Return each line of the records with nothing changed, pictures excepted.

Limb landmark coordinates

#####

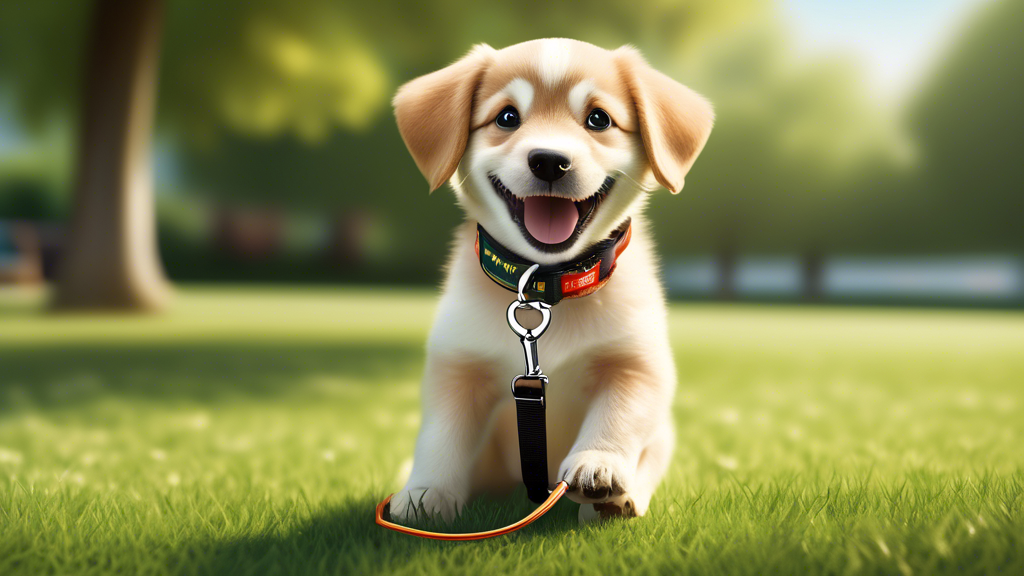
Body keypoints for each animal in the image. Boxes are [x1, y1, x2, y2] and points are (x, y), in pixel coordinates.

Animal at [389, 35, 712, 520]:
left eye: (598, 119)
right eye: (507, 117)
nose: (549, 161)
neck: (547, 283)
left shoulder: (636, 363)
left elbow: (619, 413)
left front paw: (599, 465)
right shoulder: (459, 364)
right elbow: (441, 434)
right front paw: (428, 491)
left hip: (663, 436)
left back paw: (620, 499)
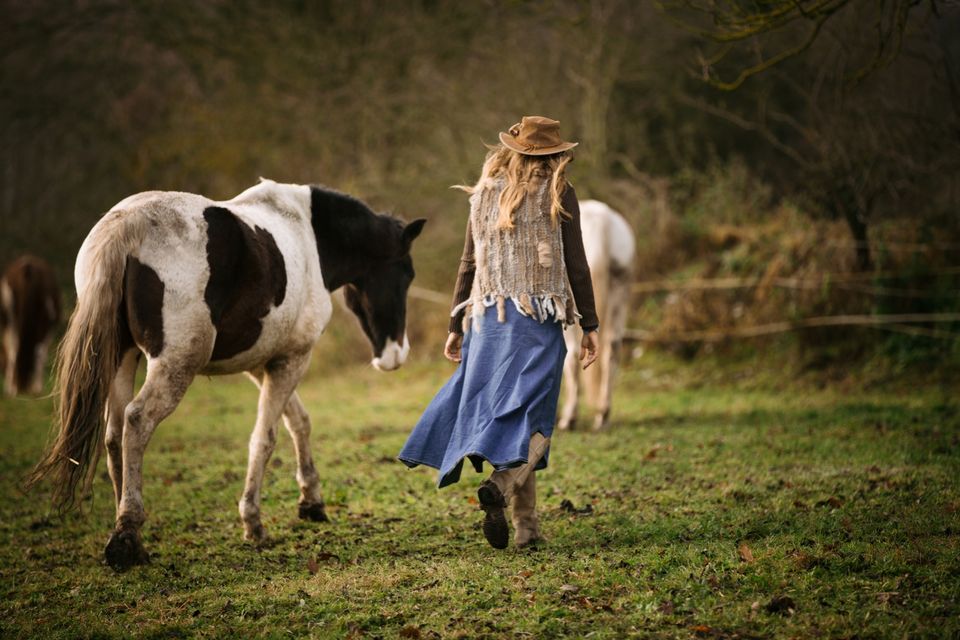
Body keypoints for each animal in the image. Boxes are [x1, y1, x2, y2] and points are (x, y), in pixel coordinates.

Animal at [28, 179, 426, 568]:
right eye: (406, 273)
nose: (396, 354)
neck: (308, 235)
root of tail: (126, 227)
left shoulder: (263, 363)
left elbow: (298, 422)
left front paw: (311, 501)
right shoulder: (292, 359)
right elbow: (265, 438)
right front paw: (254, 522)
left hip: (122, 356)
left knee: (114, 437)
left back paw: (129, 533)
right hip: (174, 366)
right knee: (137, 422)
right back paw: (126, 536)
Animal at [560, 200, 632, 430]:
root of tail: (602, 219)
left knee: (572, 355)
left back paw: (569, 418)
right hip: (620, 293)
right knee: (612, 350)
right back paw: (603, 415)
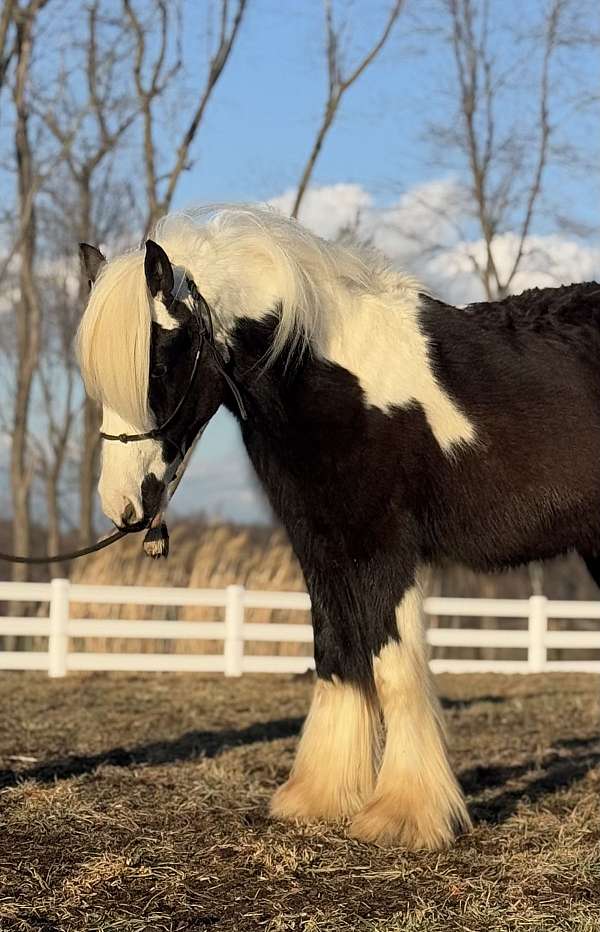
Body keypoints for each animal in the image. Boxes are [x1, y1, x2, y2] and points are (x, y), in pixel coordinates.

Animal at [77, 206, 600, 852]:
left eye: (158, 363)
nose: (122, 505)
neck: (333, 377)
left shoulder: (381, 546)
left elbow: (392, 666)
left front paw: (405, 815)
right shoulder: (321, 544)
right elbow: (337, 656)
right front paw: (319, 798)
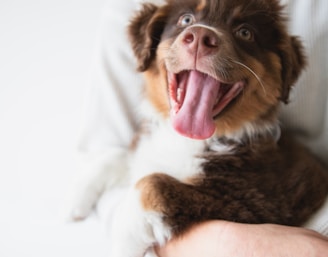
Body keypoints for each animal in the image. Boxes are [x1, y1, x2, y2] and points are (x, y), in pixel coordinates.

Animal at [68, 0, 328, 256]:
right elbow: (121, 155)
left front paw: (123, 243)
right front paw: (76, 197)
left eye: (245, 32)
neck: (188, 139)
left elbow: (153, 184)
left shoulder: (255, 199)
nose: (201, 37)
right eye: (186, 19)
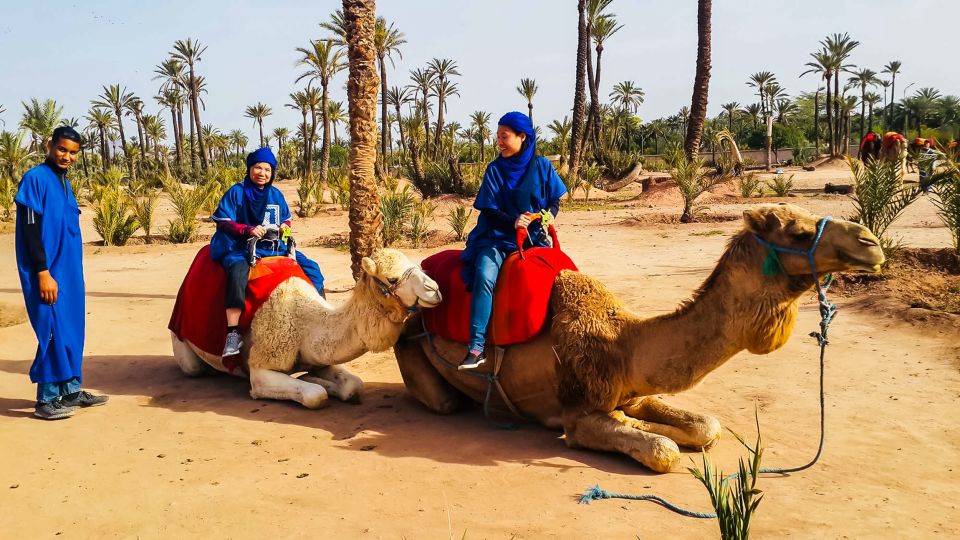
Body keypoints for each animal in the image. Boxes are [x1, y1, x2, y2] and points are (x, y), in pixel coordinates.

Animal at [172, 251, 442, 408]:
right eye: (392, 279)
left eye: (417, 265)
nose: (435, 289)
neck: (304, 324)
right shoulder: (261, 367)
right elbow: (315, 395)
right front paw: (313, 384)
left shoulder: (318, 355)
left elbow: (353, 386)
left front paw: (313, 378)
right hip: (182, 340)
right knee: (194, 367)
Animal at [392, 205, 884, 470]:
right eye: (798, 232)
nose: (871, 242)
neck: (624, 344)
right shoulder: (580, 411)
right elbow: (663, 450)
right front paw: (645, 435)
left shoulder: (637, 391)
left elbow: (706, 426)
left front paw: (665, 428)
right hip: (412, 354)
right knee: (445, 401)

#####

Response
Body keypoints for each animal in the image. Boxes are [x1, y1, x2, y2] and points are (x, y), in pixel coordinates.

Animal at [389, 35, 712, 520]:
left eye: (598, 119)
right eye: (507, 117)
nose: (549, 161)
neck: (547, 283)
left shoulder: (636, 363)
left elbow: (619, 413)
left front paw: (599, 465)
right shoulder: (459, 364)
right elbow: (441, 434)
right front paw: (428, 491)
left hip: (663, 436)
left back paw: (620, 499)
Body keypoints for each animal in the image. Boxes are [x1, y1, x2, y2] and points are (x, y), in pixel coordinates.

Animal at [28, 179, 426, 568]:
right eye: (406, 273)
nose: (396, 354)
neck: (308, 235)
root of tail: (126, 227)
left shoulder: (263, 363)
left elbow: (298, 422)
left front paw: (311, 501)
right shoulder: (292, 359)
right elbow: (265, 438)
right front paw: (254, 522)
left hip: (122, 356)
left knee: (114, 437)
left back paw: (129, 533)
right hip: (174, 366)
right knee: (137, 422)
right back paw: (126, 536)
Animal at [560, 200, 632, 430]:
root of tail: (602, 219)
left knee: (572, 355)
left back paw: (569, 418)
right hip: (620, 293)
right knee: (612, 350)
right back paw: (603, 415)
Body keypoints for each animal in the image. Boxes are [x1, y1, x2, y2] and points are (x, y), in pixel coordinates.

Animal at [77, 206, 600, 852]:
left eye: (158, 363)
nose: (122, 505)
neck: (333, 377)
left shoulder: (381, 546)
left elbow: (392, 666)
left front paw: (405, 815)
right shoulder: (321, 544)
right elbow: (337, 656)
right front paw: (319, 798)
Body keypoints for each animal in the image. Boxes are [x1, y1, x2, y2] and points are (x, y), in pixel coordinates.

Animal at [68, 0, 328, 256]:
right elbow: (121, 155)
left front paw: (123, 243)
right front paw: (76, 197)
left eye: (245, 32)
neck: (188, 139)
left elbow: (153, 184)
left shoulder: (255, 199)
nose: (201, 37)
right eye: (186, 19)
Body keypoints for each animal in the image. Boxes are [x1, y1, x2, y2] and points are (x, y), in pixel coordinates.

Animal at [172, 251, 442, 408]:
right eye: (392, 279)
left eye: (417, 265)
nose: (435, 289)
neck: (304, 324)
right shoulder: (261, 367)
right elbow: (315, 395)
right front paw: (313, 384)
left shoulder: (318, 355)
left elbow: (353, 386)
left front paw: (313, 378)
right hip: (182, 340)
right knee: (194, 367)
Animal at [392, 205, 884, 470]:
right eye: (798, 232)
nose: (871, 242)
neck: (624, 344)
right shoulder: (580, 411)
right elbow: (663, 450)
right front paw: (645, 435)
left shoulder: (637, 391)
left elbow: (706, 426)
left front paw: (665, 428)
right hip: (412, 354)
right knee: (445, 401)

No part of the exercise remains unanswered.